Dry Gins for Summer
Before you wince at the very idea of ‘seasonal ginning’ let us just state that we hear you when you say that any good gin is a year round love affair. We get it. If a distiller has made a beautiful, juniper forward gin that transitions through flavours and balances botanicals alongside one another, it’ll be a treat no matter when you serve it.
That said, there’s something nice about changing it up from season to season, to try something different and be a little more adventurous than usual without tipping too far into the one-time-only kind of fare. With this in mind, we thought we’d put together a list of gins that taste delicious 365 days a year, but which really come into their own over the summer months.
Pink, but definitely still gin.
Pink Gins don’t necessarily mean uni-flavoured and sickly sweet. There’s now a whole range of gins that lean into the fruit, have a pink hue and that are filled with lighter botanicals while also being clearly being GIN.
If this sounds like the kind of gimmick free pink gin you like, our advice is to seek out two things in particular on the label; full strength 40% ABV or more, no added sugar. With those two cornerstones, you are in with a chance of discovering gins that have a clear flavour journey, more than one lead note and that allows the spirit to subside into a dry finish.
If you are looking for some suggestions (there are many that fit the bill) try Mirabeau Gin with its touch of rose and jasmine balanced by herbs and a splash of their rosé wine, Salcombe Rosé Sainte Marie which combines lighter floral blossom notes with strawberry & Pinkster Gin with its raspberry and herbal duo. They are three pink beauties that do manage to balance fruit, colour and underlying gin particularly well.
Some alternative suggestions
If a pink coloured gin is a shade too far for your glass and you prefer to have 100% of the flavours distilled into the spirit, rather than infused after, here’s three really unique gins that absolutely shine a this time of year.
Hernö Pink Bottle Gin takes the idea of the fruity pink gins and matches strawberry and rose with a good dose of black pepper and a resinous juniper lead. It’s a fantastic dry gin irrespective of the season, but when garnished with some fresh strawberries – it’s a stellar combination for garden sipping.
Porter’s Tropical Old Tom uses passion fruit, guava and white tea with superb effect to bring a sense of exoticism into your glass. Try it with some pineapple as a garnish in a G&T, or in classic cocktails for a tropical twist.
Harder to find but worth seeking out from specialists is Komasa Sakurajima Komikan Gin. It’s a Japanese gin made from a rise base (prominent in the overall flavour) and three botanicals. Juniper and coriander form the heart but it’s heavily leaned towards a tiny citrus – a local mandarin orange called the Sakurajima komikan. They are only 4 to 5 centimetre when at full size but they pack a huge fragrance. It’s an unusual citrus to come across and with the rice base and coriander seed also big flavours, makes for an unconventional profile that delivers a refreshing hit over the hotter months. Serve it with soda for the full effect.
Escapism in a glass
It’s a good thing that flavours can be transportive given the lockdown and quarantine restrictions affecting so many.
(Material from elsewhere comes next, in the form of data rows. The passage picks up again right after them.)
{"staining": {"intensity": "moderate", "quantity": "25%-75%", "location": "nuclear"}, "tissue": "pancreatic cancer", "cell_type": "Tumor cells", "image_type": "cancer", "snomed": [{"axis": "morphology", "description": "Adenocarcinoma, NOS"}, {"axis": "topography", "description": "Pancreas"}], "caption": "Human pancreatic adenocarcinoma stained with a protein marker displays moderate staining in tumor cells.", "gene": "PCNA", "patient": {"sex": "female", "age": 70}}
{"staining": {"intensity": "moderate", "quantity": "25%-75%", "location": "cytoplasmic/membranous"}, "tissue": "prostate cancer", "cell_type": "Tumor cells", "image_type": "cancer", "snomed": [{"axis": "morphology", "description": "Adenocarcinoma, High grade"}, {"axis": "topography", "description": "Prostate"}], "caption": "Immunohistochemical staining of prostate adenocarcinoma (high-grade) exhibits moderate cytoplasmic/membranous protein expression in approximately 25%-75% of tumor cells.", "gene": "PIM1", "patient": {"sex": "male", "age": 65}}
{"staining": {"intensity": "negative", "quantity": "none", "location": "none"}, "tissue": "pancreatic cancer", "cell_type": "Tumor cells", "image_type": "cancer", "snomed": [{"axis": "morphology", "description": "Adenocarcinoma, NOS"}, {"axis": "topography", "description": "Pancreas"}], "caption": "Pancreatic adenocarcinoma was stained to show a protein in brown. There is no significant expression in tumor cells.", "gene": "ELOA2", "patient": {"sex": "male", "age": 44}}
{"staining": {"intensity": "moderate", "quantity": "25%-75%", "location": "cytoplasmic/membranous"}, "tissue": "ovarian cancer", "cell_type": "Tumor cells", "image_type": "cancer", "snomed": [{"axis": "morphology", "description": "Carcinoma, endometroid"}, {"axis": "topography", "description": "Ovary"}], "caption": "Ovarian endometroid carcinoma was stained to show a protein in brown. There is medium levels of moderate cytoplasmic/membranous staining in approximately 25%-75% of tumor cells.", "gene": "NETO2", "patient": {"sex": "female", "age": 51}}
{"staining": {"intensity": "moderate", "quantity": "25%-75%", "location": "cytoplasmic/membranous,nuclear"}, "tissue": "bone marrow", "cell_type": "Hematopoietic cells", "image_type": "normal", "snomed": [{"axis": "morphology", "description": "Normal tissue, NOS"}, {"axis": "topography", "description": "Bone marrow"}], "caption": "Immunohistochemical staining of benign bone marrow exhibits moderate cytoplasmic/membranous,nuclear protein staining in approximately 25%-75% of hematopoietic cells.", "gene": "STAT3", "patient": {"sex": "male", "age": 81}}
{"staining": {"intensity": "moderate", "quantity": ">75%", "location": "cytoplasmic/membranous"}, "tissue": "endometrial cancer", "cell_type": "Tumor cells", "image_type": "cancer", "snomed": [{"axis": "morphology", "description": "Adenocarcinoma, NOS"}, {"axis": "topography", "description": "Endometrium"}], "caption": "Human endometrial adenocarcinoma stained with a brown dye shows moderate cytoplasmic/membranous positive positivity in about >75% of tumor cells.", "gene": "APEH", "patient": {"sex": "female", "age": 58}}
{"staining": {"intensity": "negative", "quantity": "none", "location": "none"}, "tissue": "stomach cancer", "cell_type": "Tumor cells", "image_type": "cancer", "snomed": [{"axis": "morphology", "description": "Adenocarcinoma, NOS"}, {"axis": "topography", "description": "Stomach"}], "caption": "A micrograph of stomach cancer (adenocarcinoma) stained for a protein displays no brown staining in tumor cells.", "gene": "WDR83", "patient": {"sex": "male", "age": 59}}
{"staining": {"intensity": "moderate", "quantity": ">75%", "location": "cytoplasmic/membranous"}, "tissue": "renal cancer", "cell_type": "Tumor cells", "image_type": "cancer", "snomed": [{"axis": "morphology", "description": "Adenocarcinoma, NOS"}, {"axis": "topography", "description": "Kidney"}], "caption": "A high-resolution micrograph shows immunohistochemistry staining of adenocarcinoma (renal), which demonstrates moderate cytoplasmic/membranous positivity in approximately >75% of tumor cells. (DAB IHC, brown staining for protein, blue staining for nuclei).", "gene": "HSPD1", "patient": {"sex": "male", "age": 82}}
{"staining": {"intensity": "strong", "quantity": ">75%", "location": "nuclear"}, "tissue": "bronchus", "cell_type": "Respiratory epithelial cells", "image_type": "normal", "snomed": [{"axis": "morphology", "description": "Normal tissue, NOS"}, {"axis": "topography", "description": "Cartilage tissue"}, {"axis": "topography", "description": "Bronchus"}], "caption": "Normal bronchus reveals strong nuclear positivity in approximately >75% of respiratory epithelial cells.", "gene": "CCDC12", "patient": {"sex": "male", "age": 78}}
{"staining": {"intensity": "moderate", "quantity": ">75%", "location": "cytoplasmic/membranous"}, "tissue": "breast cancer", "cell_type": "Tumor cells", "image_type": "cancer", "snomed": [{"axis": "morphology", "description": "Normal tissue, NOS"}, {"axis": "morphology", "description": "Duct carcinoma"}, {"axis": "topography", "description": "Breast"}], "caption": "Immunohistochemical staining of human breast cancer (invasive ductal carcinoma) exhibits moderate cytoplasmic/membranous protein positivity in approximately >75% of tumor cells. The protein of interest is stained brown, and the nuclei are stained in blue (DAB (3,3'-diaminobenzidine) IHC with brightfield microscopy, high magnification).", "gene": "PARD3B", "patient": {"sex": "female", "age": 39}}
If you want to pretend you are somewhere else or just reminisce about the times abroad with a sensory cue in front of you, have a look at serving up gins like Gin Mare or Gin Eva’s La Mallorquina to bring the Mediterranean to you.
They are so filled with herbaceous savoury deliciousness (think rosemary, olives and thyme) that you can’t help but feel like you are there. Both are exceptional in Negroni’s alongside a platter of olives and cured meat – surely the ultimate aperitivo time combination over the Summer to… If it’s still not working for you and need a little bit more of a visceral hit to transport you to location, charge yourself €18 euros for the privilege for your own drink and it’ll be like being on the coast in no time!
How about for those who spend the warmer month in colder climes instead?
Well, the British coast is easily found in gins, especially via Dà Mhìle Seaweed or Isle of Harris with their use of seaweed (turbo charged in the likes of An Dúlamán who use several varieties in theirs). Accentuate them with a dash of saline solution in a G&T or go briny with your Martinis to amp up the impact.
If you don’t want to change the gin, you can just change the tonic!
If you’re not in the market for a new gin, don’t worry, you can still tilt your evening tipple towards a summary mix. Cabinet essentials with booming classic flavours are the perfect choice here, so pick up the Beefeater’s, Botanists’ and Tanqueray’s of the world and simply change the tonic to a flavoured alternative.
Not only is it the cheapest way to experiment with summer flavours, it also gives you the most variety to pick from too, as there’s now a range of mixers that are sold by the bottle.
Several brands have an elderflower, a yuzu or a grapefruit tonic – ideal for a refreshing drink on a hot day, but there’s also and a huge spectrum of sodas and unique mixers can pack a lot of seasonal flavours in your glass. Try Fever-Tree’s White Grape and Apricot Soda or Sekford’s raspberry tinged gin mixer for starters.